From the early 17th to the mid-19th centuries, tens of thousands of lascars (Asian seamen) worked European ships across the Indian and Atlantic Oceans. In Indian ports, lascars boarded as collective, all male, bodies of laborers, a recruitment system that resisted repeated efforts by British authorities to control. Most lascars sailed aboard the English East India Company's armed merchant ships sailing between India and London, where they served alongside--but separately from--Euro-American, Chinese, Arab, and African seamen, distinguished by race, language, culture, and conditions of service. Lascars took orders and were represented by their own petty officers (serangs and tindals) as opposed to the British ship officers. Disembarking in London, they stood as alien men among Britons. This paper explores the lives of lascars as they worked aboard, from the first English East India Company voyages to India (1607) until the Company's loss of its trade monopoly with Asia (1834).
Autobiographical, archival, and ethnographic evidence from Britain and India will enable this paper to reconstruct the experiences of lascars in their own terms as they engaged in everyday and overt resistance but also as their labor enabled the intercontinental trade so vital to the burgeoning British Empire in Asia. Case studies and collective patterns will illustrate the condition of being a lascar during this crucial age, from the onset of colonialism in Asia up until the industrialization and routinization of maritime labour produced by the establishment of transoceanic steam-shipping and the opening of British-Asian trade to private merchants.
This presentation will focus on the labor contributions that convicts transported from South Asia made to the construction of the colonial entrepot of Singapore in the first half of the nineteenth century.
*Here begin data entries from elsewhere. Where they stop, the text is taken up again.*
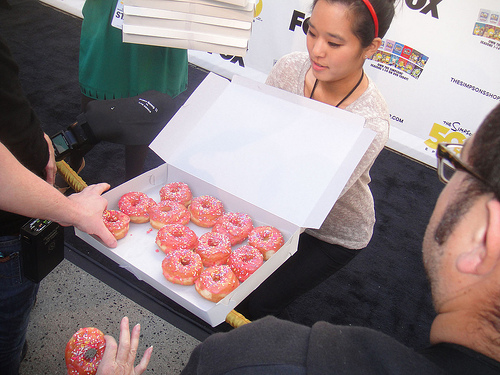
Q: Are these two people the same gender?
A: No, they are both male and female.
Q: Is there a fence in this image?
A: No, there are no fences.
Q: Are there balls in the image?
A: No, there are no balls.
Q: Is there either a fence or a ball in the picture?
A: No, there are no balls or fences.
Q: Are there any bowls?
A: No, there are no bowls.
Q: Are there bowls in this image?
A: No, there are no bowls.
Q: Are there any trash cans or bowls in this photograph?
A: No, there are no bowls or trash cans.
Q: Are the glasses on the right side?
A: Yes, the glasses are on the right of the image.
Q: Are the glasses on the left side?
A: No, the glasses are on the right of the image.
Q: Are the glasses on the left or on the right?
A: The glasses are on the right of the image.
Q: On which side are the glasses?
A: The glasses are on the right of the image.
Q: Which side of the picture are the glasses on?
A: The glasses are on the right of the image.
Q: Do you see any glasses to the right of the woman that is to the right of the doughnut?
A: Yes, there are glasses to the right of the woman.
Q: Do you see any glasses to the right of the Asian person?
A: Yes, there are glasses to the right of the woman.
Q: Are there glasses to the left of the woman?
A: No, the glasses are to the right of the woman.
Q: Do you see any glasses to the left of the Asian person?
A: No, the glasses are to the right of the woman.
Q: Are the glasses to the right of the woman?
A: Yes, the glasses are to the right of the woman.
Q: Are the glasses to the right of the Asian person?
A: Yes, the glasses are to the right of the woman.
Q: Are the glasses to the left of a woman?
A: No, the glasses are to the right of a woman.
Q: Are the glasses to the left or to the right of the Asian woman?
A: The glasses are to the right of the woman.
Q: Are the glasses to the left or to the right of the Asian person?
A: The glasses are to the right of the woman.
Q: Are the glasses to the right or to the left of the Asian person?
A: The glasses are to the right of the woman.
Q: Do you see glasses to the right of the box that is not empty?
A: Yes, there are glasses to the right of the box.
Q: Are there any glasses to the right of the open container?
A: Yes, there are glasses to the right of the box.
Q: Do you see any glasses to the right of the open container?
A: Yes, there are glasses to the right of the box.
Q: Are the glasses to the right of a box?
A: Yes, the glasses are to the right of a box.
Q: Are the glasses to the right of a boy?
A: No, the glasses are to the right of a box.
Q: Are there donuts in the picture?
A: Yes, there is a donut.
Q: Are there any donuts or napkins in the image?
A: Yes, there is a donut.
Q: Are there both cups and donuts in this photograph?
A: No, there is a donut but no cups.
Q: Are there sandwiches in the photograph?
A: No, there are no sandwiches.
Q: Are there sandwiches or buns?
A: No, there are no sandwiches or buns.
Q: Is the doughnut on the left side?
A: Yes, the doughnut is on the left of the image.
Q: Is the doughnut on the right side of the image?
A: No, the doughnut is on the left of the image.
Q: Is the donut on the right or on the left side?
A: The donut is on the left of the image.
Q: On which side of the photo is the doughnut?
A: The doughnut is on the left of the image.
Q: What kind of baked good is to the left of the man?
A: The food is a donut.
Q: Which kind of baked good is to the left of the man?
A: The food is a donut.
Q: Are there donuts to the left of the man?
A: Yes, there is a donut to the left of the man.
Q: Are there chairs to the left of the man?
A: No, there is a donut to the left of the man.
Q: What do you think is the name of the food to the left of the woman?
A: The food is a donut.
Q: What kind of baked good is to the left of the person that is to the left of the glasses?
A: The food is a donut.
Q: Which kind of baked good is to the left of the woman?
A: The food is a donut.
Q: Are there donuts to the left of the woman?
A: Yes, there is a donut to the left of the woman.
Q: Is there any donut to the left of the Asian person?
A: Yes, there is a donut to the left of the woman.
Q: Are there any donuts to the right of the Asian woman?
A: No, the donut is to the left of the woman.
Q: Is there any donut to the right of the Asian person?
A: No, the donut is to the left of the woman.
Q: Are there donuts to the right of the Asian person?
A: No, the donut is to the left of the woman.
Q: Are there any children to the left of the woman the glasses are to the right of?
A: No, there is a donut to the left of the woman.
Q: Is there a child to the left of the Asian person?
A: No, there is a donut to the left of the woman.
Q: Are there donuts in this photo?
A: Yes, there is a donut.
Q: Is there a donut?
A: Yes, there is a donut.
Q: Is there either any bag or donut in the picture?
A: Yes, there is a donut.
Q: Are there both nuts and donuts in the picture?
A: No, there is a donut but no nuts.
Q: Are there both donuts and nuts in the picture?
A: No, there is a donut but no nuts.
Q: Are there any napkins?
A: No, there are no napkins.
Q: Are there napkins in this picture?
A: No, there are no napkins.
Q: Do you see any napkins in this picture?
A: No, there are no napkins.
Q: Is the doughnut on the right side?
A: No, the doughnut is on the left of the image.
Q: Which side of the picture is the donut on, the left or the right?
A: The donut is on the left of the image.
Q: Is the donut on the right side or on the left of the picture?
A: The donut is on the left of the image.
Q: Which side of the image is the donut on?
A: The donut is on the left of the image.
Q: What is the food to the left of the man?
A: The food is a donut.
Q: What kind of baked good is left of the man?
A: The food is a donut.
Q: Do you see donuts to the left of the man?
A: Yes, there is a donut to the left of the man.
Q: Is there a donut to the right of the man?
A: No, the donut is to the left of the man.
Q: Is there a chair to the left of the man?
A: No, there is a donut to the left of the man.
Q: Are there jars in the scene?
A: No, there are no jars.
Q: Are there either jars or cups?
A: No, there are no jars or cups.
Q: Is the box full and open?
A: Yes, the box is full and open.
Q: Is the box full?
A: Yes, the box is full.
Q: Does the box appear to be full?
A: Yes, the box is full.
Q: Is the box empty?
A: No, the box is full.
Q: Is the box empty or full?
A: The box is full.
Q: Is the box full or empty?
A: The box is full.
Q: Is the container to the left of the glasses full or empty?
A: The box is full.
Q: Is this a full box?
A: Yes, this is a full box.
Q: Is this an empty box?
A: No, this is a full box.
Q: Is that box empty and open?
A: No, the box is open but full.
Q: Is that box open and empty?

The convicts—overwhelmingly male—were organized and disciplined to maximize their labor input in fabricating the infrastructure of the emerging city of Singapore, from the building of its roads and bridges to the clearing of forest and reclamation of inundated lands to the construction of many of its major edifices. In discussing their roles as convict workers and their efforts to become part of an ‘Indian’ community, it will also consider the disciplinary regime and regimen that they lived under and the resistance strategies they employed to counter British control of their bodies. It will also compare the experiences of convict workers in Singapore with those of their counterparts in other settlements in Southeast Asia, particularly in Bengkulu and Penang.
This paper examines how local and transnational developments converged in 1857 to transform European attitudes towards Indians inhabitants in Singapore. Recognised in preceding years as dependable servants crucial to the security and development of the colony, by late 1857, Indians in Singapore had come to be viewed as a ‘menace’ and an existential threat to Europeans in the settlement. That change in disposition was largely the product of factors extraneous to the actions of the local Indian inhabitants themselves. Besieged by news of multiple challenges to the British Empire, European nerves were rattled by perceived threats emanating from sections of the ‘native’ populace in Singapore in early 1857. A dispute between Tamil-Muslims and Europeans brought to the fore the latter’s anxieties and prejudices early in the year. That episode was followed, in May, by news of the massive rebellion of native troops in India. The emerging distrust for Indians was exacerbated by public rumours and fanned by editorials and reports published in the local press. Perceptions of immediate danger from the colony of transported convicts, and the fear of an Indian conspiracy during Muharram, sparked a panic that would have major ramifications on the position of Indians in Singapore and leave an imprint on the long term political development of the Straits Settlements.